The Colorado Labor Wars resulted in the widespread alteration of labor regulations for miners across the state. But the deadly set of strikes, skirmishes and explosions across the state was soon to be the subject of much debate in the legal system.
Aside from the delayed trial of 13 miners following their illegal exile for allegedly conspiring to blow up the Sun and Moon transformer in Idaho Springs, Colorado, the U.S. Supreme Court gave the Colorado governor the right to suspend the writ of habeas corpus. Then-Justice Robert Steele was the only judge to dissent to the suspension. Within a few years of that dissent, Steele was elected chief justice of the state Supreme Court.

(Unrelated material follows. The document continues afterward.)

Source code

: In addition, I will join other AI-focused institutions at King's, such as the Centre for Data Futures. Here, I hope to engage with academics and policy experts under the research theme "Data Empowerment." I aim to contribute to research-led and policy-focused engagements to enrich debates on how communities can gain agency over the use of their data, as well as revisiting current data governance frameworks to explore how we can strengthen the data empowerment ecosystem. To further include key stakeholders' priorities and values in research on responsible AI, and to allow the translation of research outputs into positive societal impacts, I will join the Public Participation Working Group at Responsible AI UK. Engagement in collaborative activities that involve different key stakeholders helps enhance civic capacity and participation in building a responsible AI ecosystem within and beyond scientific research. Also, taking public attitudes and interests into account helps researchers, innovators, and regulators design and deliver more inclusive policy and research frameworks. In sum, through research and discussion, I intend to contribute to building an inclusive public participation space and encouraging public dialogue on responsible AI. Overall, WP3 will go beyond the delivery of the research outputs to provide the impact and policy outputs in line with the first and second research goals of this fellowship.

Steele’s dissent drew attention nationwide, even though the issue had been resolved by the time the case hit the U.S. Supreme Court.
While the U.S. reserves the right to suspend habeas corpus in cases of rebellion or invasion that threaten public safety, the suspension clause of the U.S. Constitution is not so cut and dried. The U.S. Supreme Court case, Moyer v. Peabody, upheld the suspension clause. “The facts that we are to assume are that a state of insurrection existed and that the Governor, without sufficient reason, but in good faith, in the course of putting the insurrection down, held the plaintiff until he thought that he safely could release him,” the opinion noted.
After serving as chief justice for three years, Steele died at his home in Denver in October 1910. The Meeker Herald reported Steele died of “apoplexy” with his wife and daughter by his bedside. “Death came as he lived — peacefully,” The New Era reported, later noting Steele “was one of the few men loved by everyone.”
The New Era reported “During the years that he has been on the bench he was the one judge against whose opinion no one ever directed the critical shafts of personalities. Whatever may have been the decision the people of this state recognized that right or wrong it was the honest opinion of an honest man honestly rendered.”
Steele is the namesake of an elementary school in Denver, and the subject of the 1913 book “Robert Wilbur Steele, Defender of Liberty” by Walter Lawson Wilder.
Prior to his historic dissenting opinion in the Moyer case, Steele served as a clerk at the Arapahoe County Court, Denver district attorney and Denver County Court judge. According to his online obituary, Steele’s memorial window hangs in the Supreme Court Room of the Colorado State Capitol.